Hacker News new | ask | show | jobs
by boringds 1929 days ago
I think you nailed it. Often companies and exec want ML but don't have the basics: robust ETL pipeline, clean data, solid analytics foundation (dashboards, automated reporting, etc.). These appear boring to most but they will be the difference between a useless ML department who can't ship anything to production and a successful one that builds on top of the aforementioned foundations.

In addition I believe it's time we drop the data science term. It's an umbrella of different roles ranging from data engineer to DL researcher. Companies need to identify what they REALLY need and not go for the shiny PhD in ML.

The emergence of analytics engineering is the perfect example of this shift towards creating robust data pipeline first and enabling "data scientists" to do so.

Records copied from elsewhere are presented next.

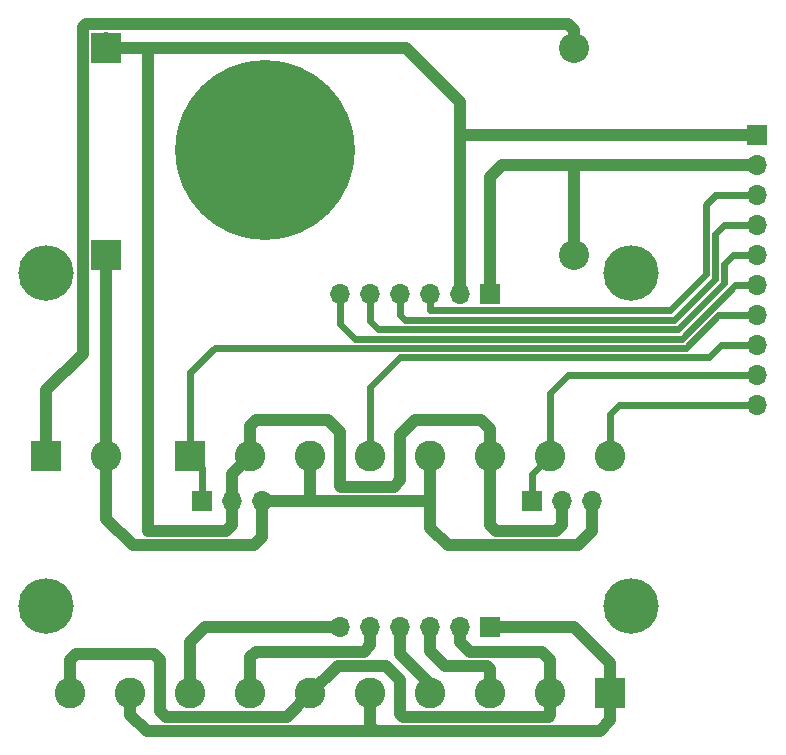
<source format=gbr>
%TF.GenerationSoftware,KiCad,Pcbnew,(5.1.7)-1*%
%TF.CreationDate,2020-11-24T03:50:03-07:00*%
%TF.ProjectId,IO 10-Pin,494f2031-302d-4506-996e-2e6b69636164,rev?*%
%TF.SameCoordinates,PX32de760PY5734380*%
%TF.FileFunction,Copper,L1,Top*%
%TF.FilePolarity,Positive*%
%FSLAX46Y46*%
G04 Gerber Fmt 4.6, Leading zero omitted, Abs format (unit mm)*
G04 Created by KiCad (PCBNEW (5.1.7)-1) date 2020-11-24 03:50:03*
%MOMM*%
%LPD*%
G01*
G04 APERTURE LIST*
%TA.AperFunction,ComponentPad*%
%ADD10O,1.700000X1.700000*%
%TD*%
%TA.AperFunction,ComponentPad*%
%ADD11R,1.700000X1.700000*%
%TD*%
%TA.AperFunction,ComponentPad*%
%ADD12C,4.700000*%
%TD*%
%TA.AperFunction,ComponentPad*%
%ADD13C,2.600000*%
%TD*%
%TA.AperFunction,ComponentPad*%
%ADD14R,2.600000X2.600000*%
%TD*%
%TA.AperFunction,ComponentPad*%
%ADD15R,2.540000X2.540000*%
%TD*%
%TA.AperFunction,ComponentPad*%
%ADD16C,2.540000*%
%TD*%
%TA.AperFunction,ComponentPad*%
%ADD17C,15.240000*%
%TD*%
%TA.AperFunction,Conductor*%
%ADD18C,0.600000*%
%TD*%
%TA.AperFunction,Conductor*%
%ADD19C,1.000000*%
%TD*%
G04 APERTURE END LIST*
D10*
%TO.P,J4,6*%
%TO.N,/9*%
X28702000Y9906000D03*
%TO.P,J4,5*%
%TO.N,/7*%
X31242000Y9906000D03*
%TO.P,J4,4*%
%TO.N,/5*%
X33782000Y9906000D03*
%TO.P,J4,3*%
%TO.N,/3*%
X36322000Y9906000D03*
%TO.P,J4,2*%
%TO.N,Net-(J2-Pad10)*%
X38862000Y9906000D03*
D11*
%TO.P,J4,1*%
%TO.N,Net-(J2-Pad1)*%
X41402000Y9906000D03*
%TD*%
D10*
%TO.P,J7,3*%
%TO.N,/GND*%
X50038000Y20574000D03*
%TO.P,J7,2*%
%TO.N,/5V*%
X47498000Y20574000D03*
D11*
%TO.P,J7,1*%
%TO.N,/D33*%
X44958000Y20574000D03*
%TD*%
D10*
%TO.P,J8,3*%
%TO.N,/GND*%
X22098000Y20574000D03*
%TO.P,J8,2*%
%TO.N,/5V*%
X19558000Y20574000D03*
D11*
%TO.P,J8,1*%
%TO.N,/A11*%
X17018000Y20574000D03*
%TD*%
D12*
%TO.P,REF\u002A\u002A,1*%
%TO.N,N/C*%
X53340000Y39878000D03*
%TD*%
%TO.P,REF\u002A\u002A,1*%
%TO.N,N/C*%
X53340000Y11684000D03*
%TD*%
%TO.P,REF\u002A\u002A,1*%
%TO.N,N/C*%
X3810000Y11684000D03*
%TD*%
%TO.P,REF\u002A\u002A,1*%
%TO.N,N/C*%
X3810000Y39878000D03*
%TD*%
D10*
%TO.P,J3,6*%
%TO.N,/A9*%
X28702000Y38100000D03*
%TO.P,J3,5*%
%TO.N,/A7*%
X31242000Y38100000D03*
%TO.P,J3,4*%
%TO.N,/A5*%
X33782000Y38100000D03*
%TO.P,J3,3*%
%TO.N,/A3*%
X36322000Y38100000D03*
%TO.P,J3,2*%
%TO.N,/5V*%
X38862000Y38100000D03*
D11*
%TO.P,J3,1*%
%TO.N,/GND*%
X41402000Y38100000D03*
%TD*%
D13*
%TO.P,J5,8*%
%TO.N,/D45*%
X51562000Y24384000D03*
%TO.P,J5,7*%
%TO.N,/D33*%
X46482000Y24384000D03*
%TO.P,J5,6*%
%TO.N,/5V*%
X41402000Y24384000D03*
%TO.P,J5,5*%
%TO.N,/GND*%
X36322000Y24384000D03*
%TO.P,J5,4*%
%TO.N,/A13*%
X31242000Y24384000D03*
%TO.P,J5,3*%
%TO.N,/GND*%
X26162000Y24384000D03*
%TO.P,J5,2*%
%TO.N,/5V*%
X21082000Y24384000D03*
D14*
%TO.P,J5,1*%
%TO.N,/A11*%
X16002000Y24384000D03*
%TD*%
D13*
%TO.P,J6,2*%
%TO.N,/GND*%
X8890000Y24384000D03*
D14*
%TO.P,J6,1*%
%TO.N,/VIN*%
X3810000Y24384000D03*
%TD*%
D13*
%TO.P,J2,10*%
%TO.N,Net-(J2-Pad10)*%
X5842000Y4318000D03*
%TO.P,J2,9*%
%TO.N,Net-(J2-Pad1)*%
X10922000Y4318000D03*
%TO.P,J2,8*%
%TO.N,/9*%
X16002000Y4318000D03*
%TO.P,J2,7*%
%TO.N,/7*%
X21082000Y4318000D03*
%TO.P,J2,6*%
%TO.N,Net-(J2-Pad10)*%
X26162000Y4318000D03*
%TO.P,J2,5*%
%TO.N,Net-(J2-Pad1)*%
X31242000Y4318000D03*
%TO.P,J2,4*%
%TO.N,/5*%
X36322000Y4318000D03*
%TO.P,J2,3*%
%TO.N,/3*%
X41402000Y4318000D03*
%TO.P,J2,2*%
%TO.N,Net-(J2-Pad10)*%
X46482000Y4318000D03*
D14*
%TO.P,J2,1*%
%TO.N,Net-(J2-Pad1)*%
X51562000Y4318000D03*
%TD*%
D15*
%TO.P,T1,4*%
%TO.N,/5V*%
X8890000Y58928000D03*
%TO.P,T1,3*%
%TO.N,/GND*%
X8890000Y41402000D03*
D16*
%TO.P,T1,2*%
%TO.N,/VIN*%
X48514000Y58928000D03*
%TO.P,T1,1*%
%TO.N,/GND*%
X48514000Y41402000D03*
D17*
%TO.P,T1,*%
%TO.N,*%
X22352000Y50292000D03*
%TD*%
D10*
%TO.P,J1,10*%
%TO.N,/D45*%
X64008000Y28702000D03*
%TO.P,J1,9*%
%TO.N,/D33*%
X64008000Y31242000D03*
%TO.P,J1,8*%
%TO.N,/A13*%
X64008000Y33782000D03*
%TO.P,J1,7*%
%TO.N,/A11*%
X64008000Y36322000D03*
%TO.P,J1,6*%
%TO.N,/A9*%
X64008000Y38862000D03*
%TO.P,J1,5*%
%TO.N,/A7*%
X64008000Y41402000D03*
%TO.P,J1,4*%
%TO.N,/A5*%
X64008000Y43942000D03*
%TO.P,J1,3*%
%TO.N,/A3*%
X64008000Y46482000D03*
%TO.P,J1,2*%
%TO.N,/GND*%
X64008000Y49022000D03*
D11*
%TO.P,J1,1*%
%TO.N,/5V*%
X64008000Y51562000D03*
%TD*%
D18*
%TO.N,/D45*%
X61468000Y28702000D02*
X52324000Y28702000D01*
X51562000Y27940000D02*
X51562000Y24384000D01*
X52324000Y28702000D02*
X51562000Y27940000D01*
X61468000Y28702000D02*
X64008000Y28702000D01*
%TO.N,/D33*%
X44958000Y22860000D02*
X46482000Y24384000D01*
X44958000Y20574000D02*
X44958000Y22860000D01*
X61468000Y31242000D02*
X48006000Y31242000D01*
X46482000Y29718000D02*
X46482000Y24384000D01*
X48006000Y31242000D02*
X46482000Y29718000D01*
X61468000Y31242000D02*
X64008000Y31242000D01*
%TO.N,/A13*%
X31242000Y30226000D02*
X31242000Y24384000D01*
X33765949Y32749949D02*
X31242000Y30226000D01*
X59927949Y32749949D02*
X33765949Y32749949D01*
X60960000Y33782000D02*
X59927949Y32749949D01*
X64008000Y33782000D02*
X60960000Y33782000D01*
%TO.N,/A11*%
X17018000Y23368000D02*
X16002000Y24384000D01*
X17018000Y20574000D02*
X17018000Y23368000D01*
X16002000Y31496000D02*
X16002000Y24384000D01*
X18055959Y33549959D02*
X16002000Y31496000D01*
X57933959Y33549959D02*
X18055959Y33549959D01*
X60706000Y36322000D02*
X57933959Y33549959D01*
X64008000Y36322000D02*
X60706000Y36322000D01*
%TO.N,/A9*%
X62114616Y38862000D02*
X64008000Y38862000D01*
X57602585Y34349969D02*
X62114616Y38862000D01*
X29912031Y34349969D02*
X57602585Y34349969D01*
X28702000Y35560000D02*
X29912031Y34349969D01*
X28702000Y38100000D02*
X28702000Y35560000D01*
%TO.N,/A7*%
X61976000Y41402000D02*
X64008000Y41402000D01*
X61214000Y40640000D02*
X61976000Y41402000D01*
X61214000Y39092768D02*
X61214000Y40640000D01*
X57271211Y35149979D02*
X61214000Y39092768D01*
X31906021Y35149979D02*
X57271211Y35149979D01*
X31242000Y35814000D02*
X31906021Y35149979D01*
X31242000Y38100000D02*
X31242000Y35814000D01*
%TO.N,/A5*%
X33782000Y36322000D02*
X33782000Y38100000D01*
X34154011Y35949989D02*
X33782000Y36322000D01*
X56939837Y35949989D02*
X34154011Y35949989D01*
X60413990Y39424142D02*
X56939837Y35949989D01*
X60413990Y43180000D02*
X60413990Y39424142D01*
X61175990Y43942000D02*
X60413990Y43180000D01*
X64008000Y43942000D02*
X61175990Y43942000D01*
%TO.N,/A3*%
X56608463Y36749999D02*
X36322000Y36749999D01*
X59613980Y39801980D02*
X56608463Y36796463D01*
X36322000Y36749999D02*
X36322000Y38100000D01*
X59613980Y45643980D02*
X59613980Y39801980D01*
X56608463Y36796463D02*
X56608463Y36749999D01*
X60452000Y46482000D02*
X59613980Y45643980D01*
X64008000Y46482000D02*
X60452000Y46482000D01*
D19*
%TO.N,/GND*%
X22098000Y20574000D02*
X22352000Y20574000D01*
X22098000Y20214849D02*
X22098000Y20574000D01*
X8890000Y41402000D02*
X8890000Y24384000D01*
X8890000Y19050000D02*
X8890000Y24384000D01*
X11106010Y16833990D02*
X8890000Y19050000D01*
X21405990Y16833990D02*
X11106010Y16833990D01*
X22098000Y17526000D02*
X21405990Y16833990D01*
X22098000Y20574000D02*
X22098000Y17526000D01*
X37776010Y16833990D02*
X48837990Y16833990D01*
X36322000Y18288000D02*
X37776010Y16833990D01*
X50038000Y18034000D02*
X50038000Y20574000D01*
X48837990Y16833990D02*
X50038000Y18034000D01*
X36322000Y20574000D02*
X36322000Y18288000D01*
X36322000Y24384000D02*
X36322000Y20574000D01*
X26162000Y20828000D02*
X26416000Y20574000D01*
X26162000Y24384000D02*
X26162000Y20828000D01*
X26416000Y20574000D02*
X36322000Y20574000D01*
X22098000Y20574000D02*
X26416000Y20574000D01*
X41402000Y48006000D02*
X41402000Y38100000D01*
X42418000Y49022000D02*
X41402000Y48006000D01*
X48514000Y48768000D02*
X48768000Y49022000D01*
X48514000Y41402000D02*
X48514000Y48768000D01*
X48768000Y49022000D02*
X42418000Y49022000D01*
X61468000Y49022000D02*
X48768000Y49022000D01*
X61468000Y49022000D02*
X64008000Y49022000D01*
%TO.N,/5V*%
X8890000Y58928000D02*
X8890000Y59820002D01*
X19558000Y22860000D02*
X21082000Y24384000D01*
X19558000Y20574000D02*
X19558000Y22860000D01*
X19558000Y20574000D02*
X19558000Y18542000D01*
X19558000Y18542000D02*
X19050000Y18034000D01*
X19050000Y18034000D02*
X12446000Y18034000D01*
X12446000Y18034000D02*
X12446000Y58420000D01*
X41402000Y18542000D02*
X41402000Y24384000D01*
X46990000Y18034000D02*
X41910000Y18034000D01*
X47498000Y18542000D02*
X46990000Y18034000D01*
X41910000Y18034000D02*
X41402000Y18542000D01*
X47498000Y20574000D02*
X47498000Y18542000D01*
X21082000Y24384000D02*
X21082000Y26670000D01*
X21082000Y26670000D02*
X21082000Y26924000D01*
X21082000Y26924000D02*
X21590000Y27432000D01*
X21590000Y27432000D02*
X27686000Y27432000D01*
X27686000Y27432000D02*
X28702000Y26416000D01*
X28702000Y21844000D02*
X28771990Y21774010D01*
X28702000Y26416000D02*
X28702000Y21844000D01*
X28771990Y21774010D02*
X29210000Y21774010D01*
X41402000Y26670000D02*
X41402000Y24384000D01*
X40640000Y27432000D02*
X41402000Y26670000D01*
X35052000Y27432000D02*
X40640000Y27432000D01*
X33782000Y26162000D02*
X35052000Y27432000D01*
X33782000Y22352000D02*
X33782000Y26162000D01*
X33204010Y21774010D02*
X33782000Y22352000D01*
X28771990Y21774010D02*
X33204010Y21774010D01*
X38862000Y50038000D02*
X38862000Y38100000D01*
X34290000Y58928000D02*
X38862000Y54356000D01*
X39116000Y51562000D02*
X38862000Y51816000D01*
X61468000Y51562000D02*
X39116000Y51562000D01*
X38862000Y51816000D02*
X38862000Y50038000D01*
X38862000Y54356000D02*
X38862000Y51816000D01*
X12446000Y58420000D02*
X12446000Y58928000D01*
X12446000Y58928000D02*
X34290000Y58928000D01*
X8890000Y58928000D02*
X12446000Y58928000D01*
X61468000Y51562000D02*
X64008000Y51562000D01*
%TO.N,/VIN*%
X47945988Y61020012D02*
X48514000Y60452000D01*
X7182010Y61020012D02*
X47945988Y61020012D01*
X6860001Y60698003D02*
X7182010Y61020012D01*
X6860001Y33022001D02*
X6860001Y60698003D01*
X3810000Y29972000D02*
X6860001Y33022001D01*
X48514000Y60452000D02*
X48514000Y58928000D01*
X3810000Y24384000D02*
X3810000Y29972000D01*
%TO.N,Net-(J2-Pad10)*%
X46482000Y7112000D02*
X46482000Y4318000D01*
X45746001Y7847999D02*
X46482000Y7112000D01*
X28491989Y6647989D02*
X26162000Y4318000D01*
X33782000Y2540000D02*
X33782000Y5414930D01*
X33782000Y5414930D02*
X32548941Y6647989D01*
X34004000Y2318000D02*
X33782000Y2540000D01*
X46482000Y2479523D02*
X46320477Y2318000D01*
X32548941Y6647989D02*
X28491989Y6647989D01*
X46320477Y2318000D02*
X34004000Y2318000D01*
X46482000Y4318000D02*
X46482000Y2479523D01*
X6350000Y7620000D02*
X5842000Y7112000D01*
X12954000Y7620000D02*
X6350000Y7620000D01*
X13462000Y7112000D02*
X12954000Y7620000D01*
X5842000Y7112000D02*
X5842000Y4318000D01*
X13462000Y2794000D02*
X13462000Y7112000D01*
X13938001Y2317999D02*
X13462000Y2794000D01*
X24162000Y2318000D02*
X13938001Y2317999D01*
X26162000Y4318000D02*
X24162000Y2318000D01*
X45746001Y7847999D02*
X39650001Y7847999D01*
X38862000Y8636000D02*
X38862000Y9906000D01*
X39650001Y7847999D02*
X38862000Y8636000D01*
%TO.N,Net-(J2-Pad1)*%
X10922000Y2479523D02*
X12283533Y1117990D01*
X10922000Y4318000D02*
X10922000Y2479523D01*
X51562000Y2032000D02*
X51562000Y4318000D01*
X50647990Y1117990D02*
X51562000Y2032000D01*
X31242000Y4318000D02*
X31242000Y1524000D01*
X31648010Y1117990D02*
X50647990Y1117990D01*
X31242000Y1524000D02*
X31648010Y1117990D01*
X12283533Y1117990D02*
X31648010Y1117990D01*
X41402000Y9906000D02*
X48514000Y9906000D01*
X51562000Y6858000D02*
X51562000Y4318000D01*
X48514000Y9906000D02*
X51562000Y6858000D01*
%TO.N,/9*%
X28702000Y9906000D02*
X17272000Y9906000D01*
X16002000Y8636000D02*
X16002000Y4318000D01*
X17272000Y9906000D02*
X16002000Y8636000D01*
D18*
%TO.N,/7*%
X21358001Y4972003D02*
X21358001Y4723999D01*
D19*
X21082000Y7366000D02*
X21082000Y4318000D01*
X21563999Y7847999D02*
X21082000Y7366000D01*
X21563999Y7847999D02*
X30707999Y7847999D01*
X31242000Y8382000D02*
X31242000Y9906000D01*
X30707999Y7847999D02*
X31242000Y8382000D01*
%TO.N,/5*%
X36322000Y4572000D02*
X36322000Y4318000D01*
X36322000Y4318000D02*
X36322000Y5080000D01*
X33782000Y7620000D02*
X33782000Y9906000D01*
X36322000Y5080000D02*
X33782000Y7620000D01*
D18*
%TO.N,/3*%
X41678001Y4972003D02*
X41678001Y4723999D01*
X41678001Y4723999D02*
X40742001Y3787999D01*
D19*
X41402000Y6350000D02*
X41402000Y4318000D01*
X41148000Y6604000D02*
X41402000Y6350000D01*
X40850011Y6647989D02*
X37548011Y6647989D01*
X40894000Y6604000D02*
X40850011Y6647989D01*
X41148000Y6604000D02*
X40894000Y6604000D01*
X36322000Y7874000D02*
X36322000Y9906000D01*
X37548011Y6647989D02*
X36322000Y7874000D01*
%TD*%
M02*

</source>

I wrote a blog post about it yesterday, I don't want to post it here and self-promote too much, so check it in my profile if you want to.

3 comments

Here's boringds's post, for anyone else who's curious: https://boringdatascience.com/post/data-science-is-dead-long...
I love the idea of "boring data science." I will steal that term for my own use.
Who do you think has the best 3rd party solutions for data cleaning?
Data cleaning is domain specific. Hire someone to do it and accumulate wisdom over time.
For data cleaning I swear by dbt (https://www.getdbt.com/). It's such a powerful tool that you can put in the hand of anyone with SQL knowledge. It allows us to develop clean pipelines, document, and test our data easily. It's also free and the team working there is amazing.